### Passage:
===============

New chemical boosts biodegradable plastic research
SAN FRANCISCO (PNA/Xinhua) – Researchers with Stanford university and Research Labs at International Business Machine Corporation (IBM) have developed new chemical approaches to generating biodegradable plastics efficiently and inexpensively.
As creating biodegradable polyesters requires the assistance of a catalyst, namely a special class of chemical that increases the rate of a reaction or pushes it over an energetic hurdle, the standard catalysts used are metal-based, which are difficult or expensive to remove from the final material, and do not degrade in the environment.
In their study, published in the current issue of Nature Chemistry, the research group headed by Robert Waymouth of Stanford and James Hedrick of IBM Research presents an alternative catalyst that is both fast and selective, exceling at accelerating and facilitating reactions and that it does not alter the resulting polymer’s shape or properties once it is formed.
The catalyst is crafted by reacting common chemical ingredients – thiourea with a metal alkoxide.
“While many catalysts are either fast or selective, these catalysts are both,”Waymouth was quoted as saying by a news release from Stanford. “They are simple to prepare, easy to use and can be readily adopted by anyone with a basic knowledge of chemistry.”

===============

### What you will do:
1 - In the biodegradable plastics article, which two ingredients are reacted to make the new catalyst?
2 - Explain why the biodegradable plastics article treats the standard metal-based catalysts as a drawback.
3 - Extend the article on biodegradable plastic research past its final paragraph.
The saved data entries play no role in any of this work.

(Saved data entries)
===============

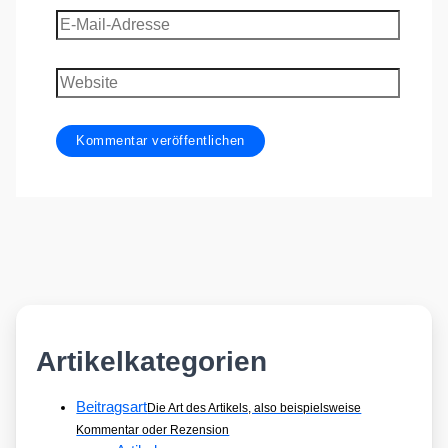
E-
Mail-
Adresse
Website
Artikelkategorien
Beitragsart
Die Art des Artikels, also beispielsweise
Kommentar oder Rezension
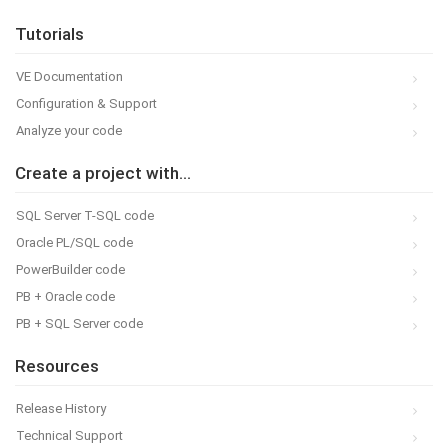
Tutorials
VE Documentation
Configuration & Support
Analyze your code
Create a project with...
SQL Server T-SQL code
Oracle PL/SQL code
PowerBuilder code
PB + Oracle code
PB + SQL Server code
Resources
Release History
Technical Support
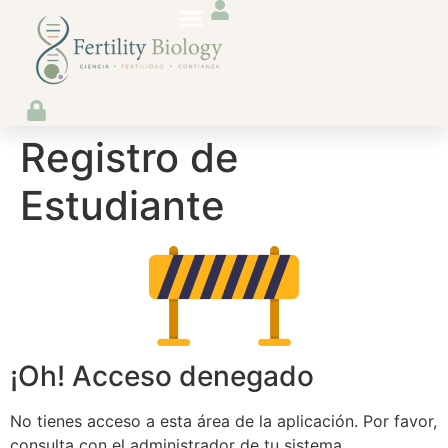
Registro de
Estudiante
¡Oh! Acceso denegado
No tienes acceso a esta área de la aplicación. Por favor,
consulta con el administrador de tu sistema.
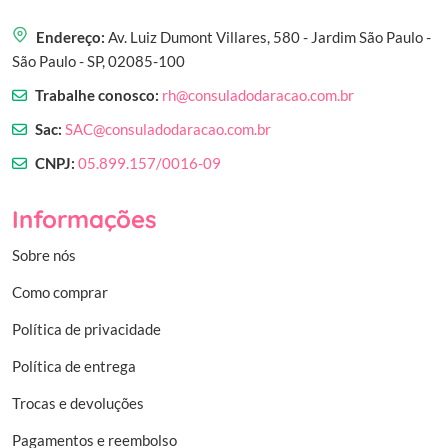
Endereço:
Av. Luiz Dumont Villares, 580 - Jardim São Paulo -
São Paulo - SP, 02085-100
Trabalhe conosco:
rh@consuladodaracao.com.br
Sac:
SAC@consuladodaracao.com.br
CNPJ:
05.899.157/0016-09
Informações
Sobre nós
Como comprar
Política de privacidade
Política de entrega
Trocas e devoluções
Pagamentos e reembolso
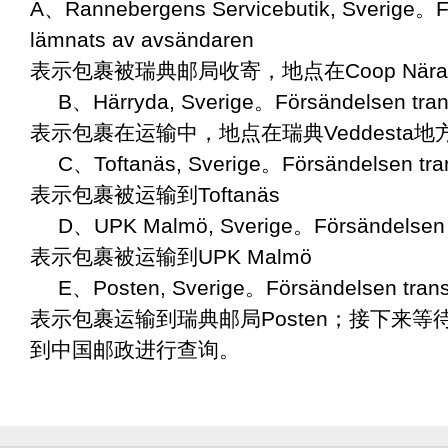
A、Rannebergens Servicebutik, Sverige。F
lämnats av avsändaren
表示包裹被瑞典邮局收寄，地点在Coop Nära B
B、Härryda, Sverige。Försändelsen tran
表示包裹在运输中，地点在瑞典Veddesta地
C、Toftanäs, Sverige。Försändelsen tra
表示包裹被运输到Toftanäs
D、UPK Malmö, Sverige。Försändelsen t
表示包裹被运输到UPK Malmö
E、Posten, Sverige。Försändelsen trans
表示包裹运输到瑞典邮局Posten；接下来
到中国邮政进行查询。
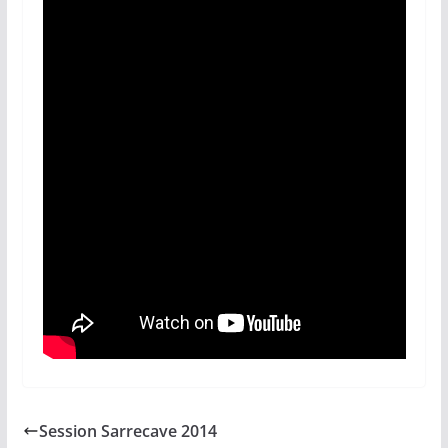
Session Sarrecave 2014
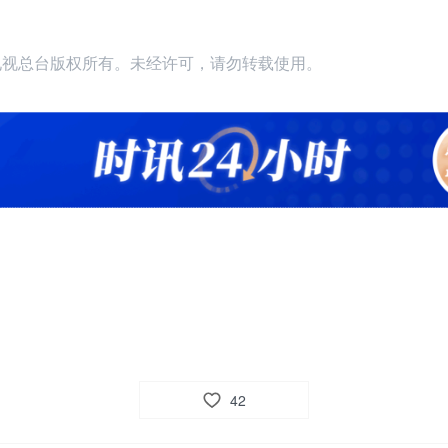
播电视总台版权所有。未经许可，请勿转载使用。
42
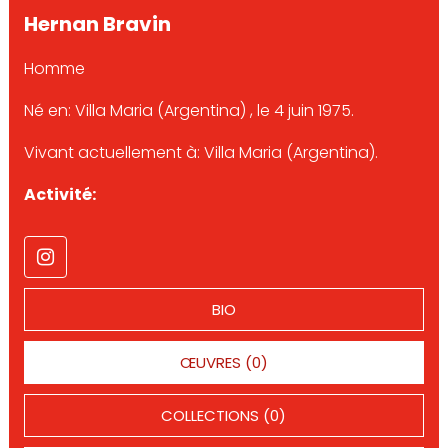
Hernan Bravin
Homme
Né en: Villa Maria (Argentina) , le 4 juin 1975.
Vivant actuellement à: Villa Maria (Argentina).
Activité:
BIO
ŒUVRES (0)
COLLECTIONS (0)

===============

### Answer section:
1 - Thiourea and a metal alkoxide.

2 - The standard metal-based catalysts are difficult or expensive to remove from the final material. They also do not degrade in the environment.

3 -
In addition to lowering the cost and environmental impact, the new catalyst design is highly tunable, said Waymouth, a professor in chemistry at Stanford. The work can produce polylactic acid, a commercial compostable biodegradable polyester utilized in disposable plasticware, such as tableware, cups, plates, and forks. It has medical applications for resorbable sutures, implants and stents, as well as biomedical implants and drugdelivery materials. Everyday items such as food packaging and non-woven fabrics are also a possibility.
The results, based on a decade of research, are just the first steps, the researchers said.
Because the technique is relatively simple and the catalysts are readily modified, these advances could lead to new and broadly useful class of catalysts – and likewise, new and useful biodegradable plastics. “Our catalyst design is simple and general and could prove useful not only for polymerization but for a wide range of organic reactions,” said Xiangyi Zhang, the Stanford graduate student who conducted the experimental work.